Note that now that we have individual record updates and deletions, we can leverage LiveView’s @stream
and broadcast the changes rather than the entire list.
Conclusion
Mnesia, first introduced in 1998, can be viewed as either “niche and outdated” or “well-established and battle-tested”. Despite its longevity, Mnesia hasn’t seen widespread adoption in the Elixir community, partly due to the lack of a modern, user-friendly wrapper built into Elixir. While the community has the Amnesia wrapper, it does not have many downloads.
Mnesia offers a Declarative Query Language called QLC (Query List Comprehension) for composing complex queries. However, QLC doesn’t integrate well with Elixir, making it more practical to complex queries in Erlang.

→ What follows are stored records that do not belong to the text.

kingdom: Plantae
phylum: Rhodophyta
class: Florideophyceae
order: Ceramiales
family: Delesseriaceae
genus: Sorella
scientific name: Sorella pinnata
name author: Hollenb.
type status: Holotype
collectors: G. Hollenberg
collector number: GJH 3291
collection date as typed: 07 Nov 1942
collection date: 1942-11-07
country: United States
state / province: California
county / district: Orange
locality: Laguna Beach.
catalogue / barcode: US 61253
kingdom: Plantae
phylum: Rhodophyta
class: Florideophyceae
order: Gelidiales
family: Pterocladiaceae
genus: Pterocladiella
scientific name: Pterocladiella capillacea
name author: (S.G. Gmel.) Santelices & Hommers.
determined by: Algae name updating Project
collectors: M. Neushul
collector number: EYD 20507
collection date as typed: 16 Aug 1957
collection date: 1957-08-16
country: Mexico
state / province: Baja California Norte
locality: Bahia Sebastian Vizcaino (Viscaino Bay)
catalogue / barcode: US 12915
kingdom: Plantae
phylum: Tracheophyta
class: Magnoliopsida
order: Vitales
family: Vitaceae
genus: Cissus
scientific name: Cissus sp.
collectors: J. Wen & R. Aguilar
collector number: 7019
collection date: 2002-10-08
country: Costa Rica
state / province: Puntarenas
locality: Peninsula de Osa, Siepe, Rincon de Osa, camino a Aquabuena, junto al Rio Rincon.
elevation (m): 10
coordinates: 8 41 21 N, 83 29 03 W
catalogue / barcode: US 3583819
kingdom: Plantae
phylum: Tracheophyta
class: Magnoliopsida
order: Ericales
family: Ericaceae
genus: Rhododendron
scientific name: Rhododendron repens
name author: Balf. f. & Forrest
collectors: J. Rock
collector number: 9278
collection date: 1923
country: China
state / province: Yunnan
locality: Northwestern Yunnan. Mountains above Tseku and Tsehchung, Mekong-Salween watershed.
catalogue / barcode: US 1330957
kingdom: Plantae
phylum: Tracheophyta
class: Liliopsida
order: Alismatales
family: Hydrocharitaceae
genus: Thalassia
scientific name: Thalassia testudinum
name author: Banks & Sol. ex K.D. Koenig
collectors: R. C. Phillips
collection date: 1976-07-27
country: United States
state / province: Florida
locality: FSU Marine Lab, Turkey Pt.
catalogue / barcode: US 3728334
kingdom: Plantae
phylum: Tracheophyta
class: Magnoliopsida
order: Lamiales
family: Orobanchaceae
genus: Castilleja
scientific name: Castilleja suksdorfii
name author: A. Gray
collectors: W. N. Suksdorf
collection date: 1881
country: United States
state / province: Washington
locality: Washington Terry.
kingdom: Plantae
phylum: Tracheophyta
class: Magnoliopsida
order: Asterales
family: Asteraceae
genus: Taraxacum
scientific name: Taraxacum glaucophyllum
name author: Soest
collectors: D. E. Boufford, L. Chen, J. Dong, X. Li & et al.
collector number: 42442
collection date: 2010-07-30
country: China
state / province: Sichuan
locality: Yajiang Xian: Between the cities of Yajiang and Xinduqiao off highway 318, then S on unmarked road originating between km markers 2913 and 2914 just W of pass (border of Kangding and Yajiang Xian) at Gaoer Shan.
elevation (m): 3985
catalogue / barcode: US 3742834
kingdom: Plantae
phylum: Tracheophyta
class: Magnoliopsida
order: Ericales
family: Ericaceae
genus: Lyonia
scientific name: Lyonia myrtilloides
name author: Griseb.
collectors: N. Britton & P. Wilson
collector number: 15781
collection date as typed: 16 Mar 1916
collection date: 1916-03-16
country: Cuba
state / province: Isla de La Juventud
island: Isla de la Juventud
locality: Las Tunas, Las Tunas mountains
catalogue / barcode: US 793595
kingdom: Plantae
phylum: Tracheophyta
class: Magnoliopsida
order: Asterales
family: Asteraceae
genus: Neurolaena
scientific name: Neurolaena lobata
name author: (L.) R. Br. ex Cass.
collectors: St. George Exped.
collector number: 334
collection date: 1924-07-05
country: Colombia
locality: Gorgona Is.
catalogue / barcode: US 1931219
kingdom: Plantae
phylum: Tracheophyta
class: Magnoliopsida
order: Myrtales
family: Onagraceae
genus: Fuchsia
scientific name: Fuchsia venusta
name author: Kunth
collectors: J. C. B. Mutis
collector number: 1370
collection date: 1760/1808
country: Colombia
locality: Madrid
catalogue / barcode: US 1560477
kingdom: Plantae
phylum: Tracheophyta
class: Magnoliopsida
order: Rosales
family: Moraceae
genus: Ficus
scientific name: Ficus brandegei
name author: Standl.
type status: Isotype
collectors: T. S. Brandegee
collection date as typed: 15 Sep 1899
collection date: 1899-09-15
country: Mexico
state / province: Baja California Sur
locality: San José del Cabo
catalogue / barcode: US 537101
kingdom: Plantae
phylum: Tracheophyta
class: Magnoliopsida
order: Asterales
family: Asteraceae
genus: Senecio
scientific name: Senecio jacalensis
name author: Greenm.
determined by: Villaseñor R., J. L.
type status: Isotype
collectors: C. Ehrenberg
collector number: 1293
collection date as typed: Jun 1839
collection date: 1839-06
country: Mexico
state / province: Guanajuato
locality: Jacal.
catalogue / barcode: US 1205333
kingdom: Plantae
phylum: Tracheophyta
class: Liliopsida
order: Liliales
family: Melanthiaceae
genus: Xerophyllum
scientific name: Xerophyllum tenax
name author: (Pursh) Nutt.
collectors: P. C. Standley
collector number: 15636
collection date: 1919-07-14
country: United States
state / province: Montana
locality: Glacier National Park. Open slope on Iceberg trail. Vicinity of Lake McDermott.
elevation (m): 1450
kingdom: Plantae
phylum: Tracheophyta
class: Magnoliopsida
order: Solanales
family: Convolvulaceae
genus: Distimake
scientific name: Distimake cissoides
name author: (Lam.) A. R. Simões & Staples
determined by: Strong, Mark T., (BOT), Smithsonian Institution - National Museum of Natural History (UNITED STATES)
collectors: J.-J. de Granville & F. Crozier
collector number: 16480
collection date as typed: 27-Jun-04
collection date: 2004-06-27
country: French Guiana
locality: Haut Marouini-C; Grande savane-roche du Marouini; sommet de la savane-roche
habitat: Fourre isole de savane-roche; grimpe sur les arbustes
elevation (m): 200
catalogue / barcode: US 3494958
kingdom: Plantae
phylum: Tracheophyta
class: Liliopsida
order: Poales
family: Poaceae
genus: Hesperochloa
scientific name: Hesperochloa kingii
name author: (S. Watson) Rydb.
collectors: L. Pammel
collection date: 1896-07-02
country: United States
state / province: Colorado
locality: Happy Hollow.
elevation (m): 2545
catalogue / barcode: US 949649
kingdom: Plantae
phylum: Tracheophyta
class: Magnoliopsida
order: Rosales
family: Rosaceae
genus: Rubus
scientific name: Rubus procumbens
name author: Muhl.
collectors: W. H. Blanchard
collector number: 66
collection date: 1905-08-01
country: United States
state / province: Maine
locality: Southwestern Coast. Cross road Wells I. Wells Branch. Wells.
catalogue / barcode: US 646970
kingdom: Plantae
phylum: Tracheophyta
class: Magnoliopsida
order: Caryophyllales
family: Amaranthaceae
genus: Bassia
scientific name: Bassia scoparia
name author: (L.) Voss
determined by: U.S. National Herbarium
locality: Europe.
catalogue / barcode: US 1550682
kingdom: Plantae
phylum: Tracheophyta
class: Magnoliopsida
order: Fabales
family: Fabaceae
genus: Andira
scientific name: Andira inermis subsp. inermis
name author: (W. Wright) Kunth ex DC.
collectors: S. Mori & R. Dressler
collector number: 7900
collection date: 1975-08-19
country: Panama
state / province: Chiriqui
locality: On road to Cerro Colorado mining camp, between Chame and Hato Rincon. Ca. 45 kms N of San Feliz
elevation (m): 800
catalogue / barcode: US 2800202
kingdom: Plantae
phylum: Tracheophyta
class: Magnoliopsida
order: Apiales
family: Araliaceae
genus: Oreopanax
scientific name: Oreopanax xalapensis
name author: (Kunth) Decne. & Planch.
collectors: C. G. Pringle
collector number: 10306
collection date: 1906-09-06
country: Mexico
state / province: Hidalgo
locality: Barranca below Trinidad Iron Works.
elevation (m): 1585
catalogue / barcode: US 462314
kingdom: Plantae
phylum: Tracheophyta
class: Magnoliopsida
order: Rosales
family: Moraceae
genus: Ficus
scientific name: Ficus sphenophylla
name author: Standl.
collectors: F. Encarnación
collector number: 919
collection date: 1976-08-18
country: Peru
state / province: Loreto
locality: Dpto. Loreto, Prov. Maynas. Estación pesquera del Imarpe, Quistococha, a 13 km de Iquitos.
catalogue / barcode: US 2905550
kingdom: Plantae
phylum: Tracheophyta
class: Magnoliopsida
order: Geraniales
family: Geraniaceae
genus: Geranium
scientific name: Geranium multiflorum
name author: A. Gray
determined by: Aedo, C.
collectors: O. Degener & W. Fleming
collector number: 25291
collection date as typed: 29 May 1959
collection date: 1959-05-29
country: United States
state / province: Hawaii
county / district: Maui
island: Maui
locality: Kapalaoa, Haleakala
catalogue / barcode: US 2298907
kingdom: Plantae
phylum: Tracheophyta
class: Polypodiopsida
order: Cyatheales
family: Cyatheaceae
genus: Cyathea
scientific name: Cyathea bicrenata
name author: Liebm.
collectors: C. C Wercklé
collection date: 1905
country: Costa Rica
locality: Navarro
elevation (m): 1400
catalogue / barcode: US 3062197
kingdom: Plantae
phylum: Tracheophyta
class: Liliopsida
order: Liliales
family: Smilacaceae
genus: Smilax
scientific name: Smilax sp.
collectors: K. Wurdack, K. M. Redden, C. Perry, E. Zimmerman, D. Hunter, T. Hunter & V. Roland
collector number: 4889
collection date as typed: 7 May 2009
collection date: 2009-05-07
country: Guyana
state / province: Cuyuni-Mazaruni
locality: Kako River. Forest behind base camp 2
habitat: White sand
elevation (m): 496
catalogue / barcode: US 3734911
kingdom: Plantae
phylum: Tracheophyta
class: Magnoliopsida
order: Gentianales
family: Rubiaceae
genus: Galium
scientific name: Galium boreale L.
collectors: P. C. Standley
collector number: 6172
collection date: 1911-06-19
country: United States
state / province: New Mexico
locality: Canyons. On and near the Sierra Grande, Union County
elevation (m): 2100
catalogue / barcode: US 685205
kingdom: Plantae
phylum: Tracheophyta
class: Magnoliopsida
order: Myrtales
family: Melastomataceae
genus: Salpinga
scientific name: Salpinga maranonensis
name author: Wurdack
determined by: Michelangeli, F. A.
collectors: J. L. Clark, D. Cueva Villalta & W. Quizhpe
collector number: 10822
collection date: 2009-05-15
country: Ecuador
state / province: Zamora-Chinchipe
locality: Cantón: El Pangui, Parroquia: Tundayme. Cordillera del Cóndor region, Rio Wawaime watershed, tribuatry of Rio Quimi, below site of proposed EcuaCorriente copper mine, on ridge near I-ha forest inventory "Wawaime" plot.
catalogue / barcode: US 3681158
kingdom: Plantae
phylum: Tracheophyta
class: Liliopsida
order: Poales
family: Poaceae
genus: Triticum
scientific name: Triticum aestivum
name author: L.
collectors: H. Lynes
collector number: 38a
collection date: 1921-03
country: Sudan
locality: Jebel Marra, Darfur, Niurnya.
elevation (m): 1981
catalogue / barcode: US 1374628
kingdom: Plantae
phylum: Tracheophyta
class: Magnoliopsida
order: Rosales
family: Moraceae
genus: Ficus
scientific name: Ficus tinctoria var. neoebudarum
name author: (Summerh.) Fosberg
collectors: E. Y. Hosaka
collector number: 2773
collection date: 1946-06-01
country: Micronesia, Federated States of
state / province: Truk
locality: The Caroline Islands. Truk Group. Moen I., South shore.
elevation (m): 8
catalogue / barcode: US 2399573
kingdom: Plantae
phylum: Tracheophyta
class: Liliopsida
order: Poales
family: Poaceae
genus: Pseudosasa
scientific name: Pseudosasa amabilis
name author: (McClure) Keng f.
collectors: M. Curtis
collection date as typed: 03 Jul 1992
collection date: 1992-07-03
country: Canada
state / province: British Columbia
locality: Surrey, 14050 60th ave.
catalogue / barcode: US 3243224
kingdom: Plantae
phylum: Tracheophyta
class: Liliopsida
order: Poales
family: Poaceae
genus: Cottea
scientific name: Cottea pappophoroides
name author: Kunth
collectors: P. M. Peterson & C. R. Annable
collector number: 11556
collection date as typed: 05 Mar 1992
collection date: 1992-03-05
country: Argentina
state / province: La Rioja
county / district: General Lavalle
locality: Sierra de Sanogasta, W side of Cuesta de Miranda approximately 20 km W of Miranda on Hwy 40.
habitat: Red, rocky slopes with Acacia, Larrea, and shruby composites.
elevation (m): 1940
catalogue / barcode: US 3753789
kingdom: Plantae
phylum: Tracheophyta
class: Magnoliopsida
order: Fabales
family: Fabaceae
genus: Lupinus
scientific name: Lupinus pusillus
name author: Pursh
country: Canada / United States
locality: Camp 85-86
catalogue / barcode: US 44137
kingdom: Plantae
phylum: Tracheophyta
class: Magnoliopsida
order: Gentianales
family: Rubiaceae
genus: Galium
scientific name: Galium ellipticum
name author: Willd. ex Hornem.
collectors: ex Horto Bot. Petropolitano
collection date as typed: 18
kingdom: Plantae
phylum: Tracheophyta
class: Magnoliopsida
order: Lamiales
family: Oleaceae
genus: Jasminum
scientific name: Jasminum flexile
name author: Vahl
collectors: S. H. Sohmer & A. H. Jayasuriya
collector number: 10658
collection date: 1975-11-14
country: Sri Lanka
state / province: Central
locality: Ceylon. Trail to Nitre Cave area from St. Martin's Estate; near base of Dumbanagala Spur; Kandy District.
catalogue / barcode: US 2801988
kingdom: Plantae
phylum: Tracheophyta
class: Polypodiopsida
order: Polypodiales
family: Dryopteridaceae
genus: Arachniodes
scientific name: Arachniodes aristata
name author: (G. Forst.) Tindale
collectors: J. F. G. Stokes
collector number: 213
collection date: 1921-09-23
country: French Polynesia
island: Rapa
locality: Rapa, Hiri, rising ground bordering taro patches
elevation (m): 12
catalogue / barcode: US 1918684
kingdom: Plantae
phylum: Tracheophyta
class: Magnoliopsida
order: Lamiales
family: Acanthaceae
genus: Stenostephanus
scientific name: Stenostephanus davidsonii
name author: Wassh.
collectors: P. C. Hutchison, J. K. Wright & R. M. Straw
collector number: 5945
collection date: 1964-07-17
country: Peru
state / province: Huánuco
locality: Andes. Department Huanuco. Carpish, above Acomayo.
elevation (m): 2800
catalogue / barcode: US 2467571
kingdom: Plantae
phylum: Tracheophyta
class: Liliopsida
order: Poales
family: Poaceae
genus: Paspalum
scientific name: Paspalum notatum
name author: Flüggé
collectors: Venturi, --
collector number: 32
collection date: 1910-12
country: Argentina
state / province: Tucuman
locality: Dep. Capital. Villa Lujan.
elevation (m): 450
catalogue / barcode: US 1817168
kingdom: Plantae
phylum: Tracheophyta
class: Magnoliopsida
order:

Mnesia deserves recognition for solving complex problems in distributed, dynamic, and concurrent systems long before these issues became mainstream concerns in software engineering. It remains a robust solution for ensuring consistency and availability across nodes in a cluster. Before opting for a more modern tool, it’s worth considering what Mnesia can offer and whether it is the right solution for your specific problem.